I am depressed, and mightily so. “How depressed is he,
Johnny?” The only effective counsellor that I have ever had asked me in an
early session, “how long have you been feeling like this?” I was
fifty-years-old at the time. I considered my answer, and said, “since I was
about four-years-old.” She laughed out loud, thinking briefly that I was
kidding. Immediately seeing that I was not kidding, she regained her composure
and asked me if anything in particular had happened at that time. “My sister
was born.” After that, I explained, my mother became unpredictable and was more
violent with me. After that, my mother, never a warm individual, was never
loving or nurturing to me. After that, my life was a constant round of fear and
anxiety, with frequent screaming and beatings. My sister, God bless her, is a
wonderful woman and completely blameless in all of this, and, luckily, she was
not subjected to the same kind of behavior that my mother exhibited regarding
me. I, on the other hand, was doom-struck, and I have remained fearful and
anxious ever since.
Disclaimer: I am well aware that the world is full to
overflow with people who have had it much worse than me in life. Furthermore, I’ve
been very lucky in general, and my experience of life has been better than
could have been expected. I am not here to complain; I seek only to clarify
depression for the reader, partly through an examination of my own experience.

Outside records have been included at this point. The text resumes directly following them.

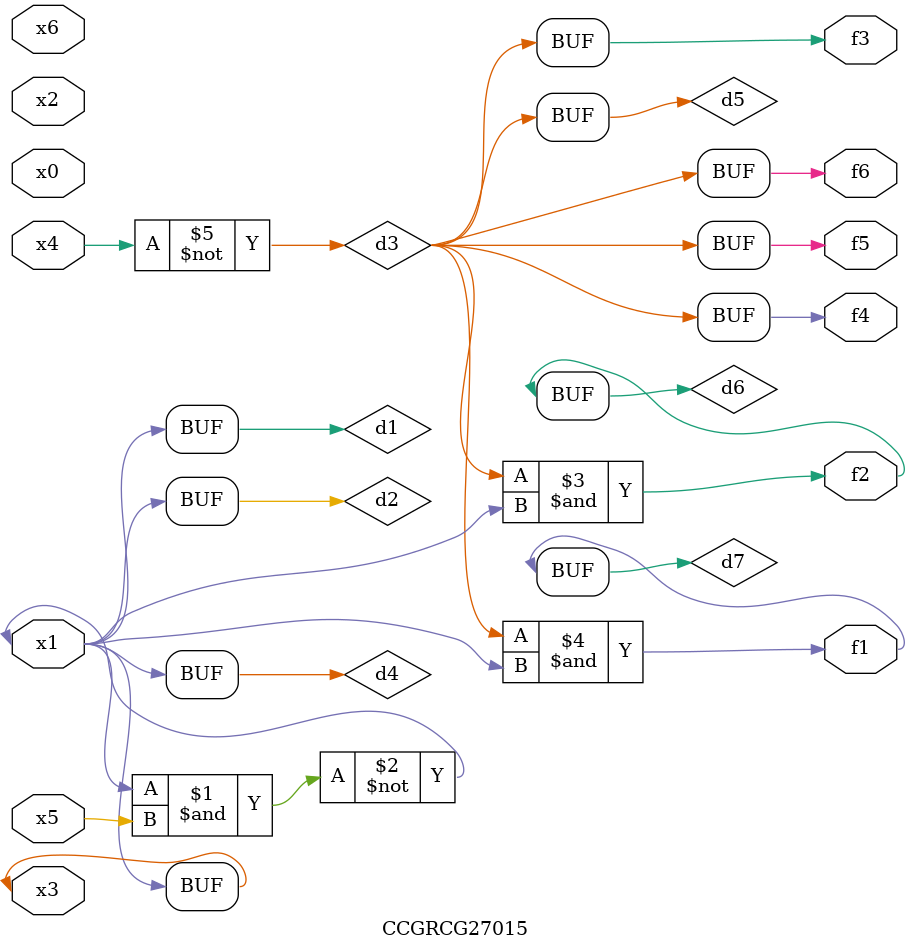
<source format=v>
module CCGRCG27015(
	input x0, x1, x2, x3, x4, x5, x6,
	output f1, f2, f3, f4, f5, f6
);

	wire d1, d2, d3, d4, d5, d6, d7;

	buf (d1, x1, x3);
	nand (d2, x1, x5);
	not (d3, x4);
	buf (d4, d1, d2);
	buf (d5, d3);
	and (d6, d3, d4);
	and (d7, d3, d4);
	assign f1 = d7;
	assign f2 = d6;
	assign f3 = d5;
	assign f4 = d5;
	assign f5 = d5;
	assign f6 = d5;
endmodule

</source>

So, symptoms. Rather than go over an endless list of
feelings over the course of so many years, I will concentrate on the year between
May, 2016, and May, 2017, with a nod to the previous eight years. It was a difficult time throughout. In that
time, I had experienced expulsion and exclusion from my marriage and my home,
gradually becoming alienated from my children’s affections as well. My marriage
ended in divorce in December, 2014. In 2015, I gave away almost all of my
possessions, which had been unceremoniously thrown into a storage unit by my family. They had sold my car, without telling me, before the divorce was filed. My oldest son kept my records. Other things remained at the house, or failed to find their way to the storage unit. At $120 per month, long-term storage was an unsustainable expense for me, so I tried to find
good homes for things, donated what was appropriate to a favorite charity’s
thrift-store, allowed a few friends to take what they wanted, and just said
goodbye to the rest. I was not offered any chachkas or family pictures, and I was afraid to ask for anything.